The story follows Louise Baltimore, who is in charge of a "snatch team" that goes back into the past to kidnap people who would otherwise die. Because of the massive pollution and the genetic damage she has sustained, she is missing one leg and must get advanced medical treatment daily. Her natural appearance is quite ugly due to skin damage (from "paraleprosy") and other problems; however, she wears a special "skin suit" which makes her look whole and beautiful (which may or may not be real—she is an unreliable narrator), and gives her a functional artificial leg.

The team she leads uses a "time gate" to appear in the bathroom aboard an airplane in flight. Dressed to look like flight attendants, they begin to bluff the passengers into entering the bathroom where they are pushed into the gate, to arrive in the future. After large numbers of people disappear, the remaining passengers become suspicious. The future team then uses special weapons to stun them before throwing them through the gate.

During the removal of the passengers, they run into an unexpected hijacker. The ensuing gunplay is one-sided; one of the snatch team members is killed, and her stunner is lost. The rest of the team finishes removing the passengers and the real flight attendants. The team then scatters pre-burnt body parts around the plane so they will be found after the crash. As the plane approaches the moment when it is destined to crash, the lost weapon still has not been found.

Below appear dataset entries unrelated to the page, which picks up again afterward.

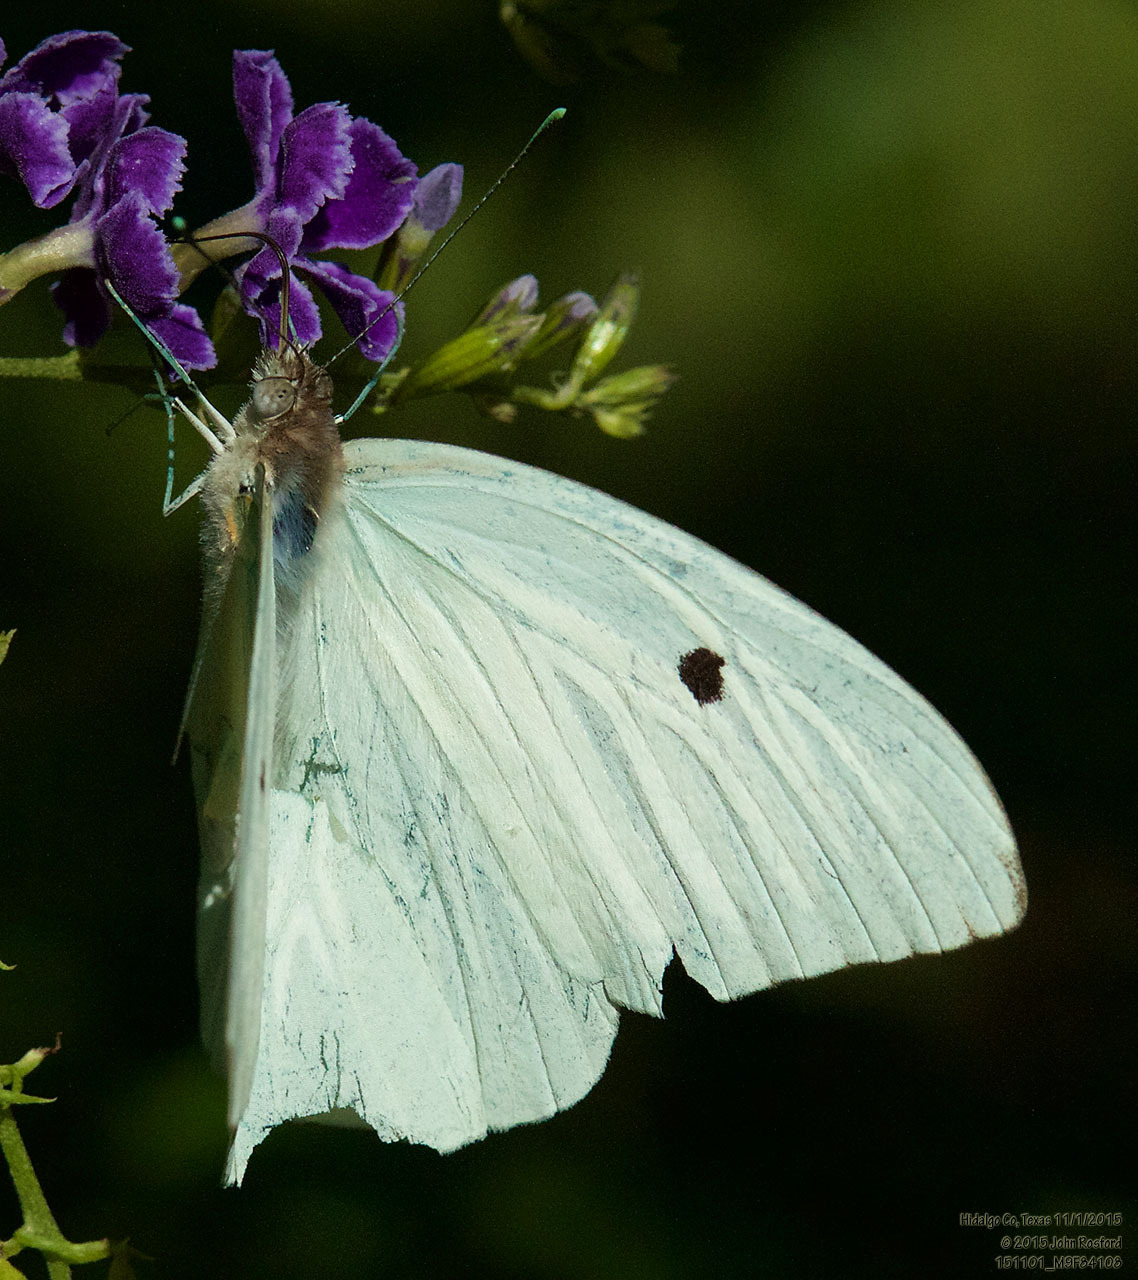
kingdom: Animalia
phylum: Arthropoda
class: Insecta
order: Lepidoptera
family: Pieridae
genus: Ganyra
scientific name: Ganyra josephina
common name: Giant white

Upon returning to her present (our future), Louise is informed that the weapon that was left behind has caused a paradox and that it must be recovered to prevent a breakdown in the fabric of time.

===Chapter titles ===
Most of the novel's chapter titles are based on novels and short stories about time travel by other authors, as Varley mentions in the book's author's note: "The time-travel story has a long history in science fiction. The theme has been so extensively explored, in fact, that I found it no trouble to write a book with chapter titles borrowed almost exclusively from the long list of stories that served, in one way or another, as ancestors to this one."

==Reception==

=== Reviews ===
Greg Costikyan reviewed Millennium in Ares Magazine #15 and commented that "Millennium is old-fashioned, seamless science fiction. One gets the feeling that all is done well, but most of it has been done before. Does this mean one shouldn't buy it? By no means. There is certainly little enough well-written old-fashioned science fiction being published."

Other reviews include:.

- Review by Faren Miller (1983) in Locus, #267 April 1983
- Review by Piotr Gociek (1997) in Talizman #2-3 1997, p. 115-116 (in Polish)
- Review by John W. Silbersack in Heavy Metal, May 1983
- Review by Bob Collins in Fantasy Newsletter, no. 60, June–July 1983
- Review by Gene DeWeese in Science Fiction Review, Fall 1983
- Review by Frank Catalano in Amazing Science Fiction, September 1983
- Review by Tom Easton in Analog Science Fiction/Science Fact, October 1983
- Review by Algis Budrys in The Magazine of Fantasy & Science Fiction, October 1983
- Review by Baird Searles in Isaac Asimov's Science Fiction Magazine, December 1983
- Review by Greg Costikyan in Ares, no. 15, Fall 1983
- Review by P. J. Thomas in Solaris, no. 55 (in French)
- Review by Pierre-Paul Durastanti in Fiction, no. 353 (in French)
- Review by Élisabeth Vonarburg in Solaris, no. 56 (in French)
- Review by David Pettus in Thrust, no. 20, Summer 1984
- Review by Jean-Marc Pradel in Proxima, no. 3 (in French)
- Review by Barbara Davies in Vector, no. 126
- Review by Martyn Taylor in Paperback Inferno, no. 54
- Review by Gene DeWeese in Science Fiction Review, Fall 1985
- Review by Darrell Bain in My 100 Most Readable (and Re-Readable) Science Fiction Novels (2005)
- Review by Eduardo Torres in Somnium, September 2007 (in Portuguese)

===Awards and honors===
The book was nominated for the Philip K. Dick Award in 1983, and for both the Hugo and Locus Awards in 1984.

==Film adaptation==

Varley worked on numerous drafts of a screenplay for over ten years and half a dozen directors until it was finally filmed by Michael Anderson in 1989. As of December 2025, the film holds a 20% rating on review aggregator Rotten Tomatoes.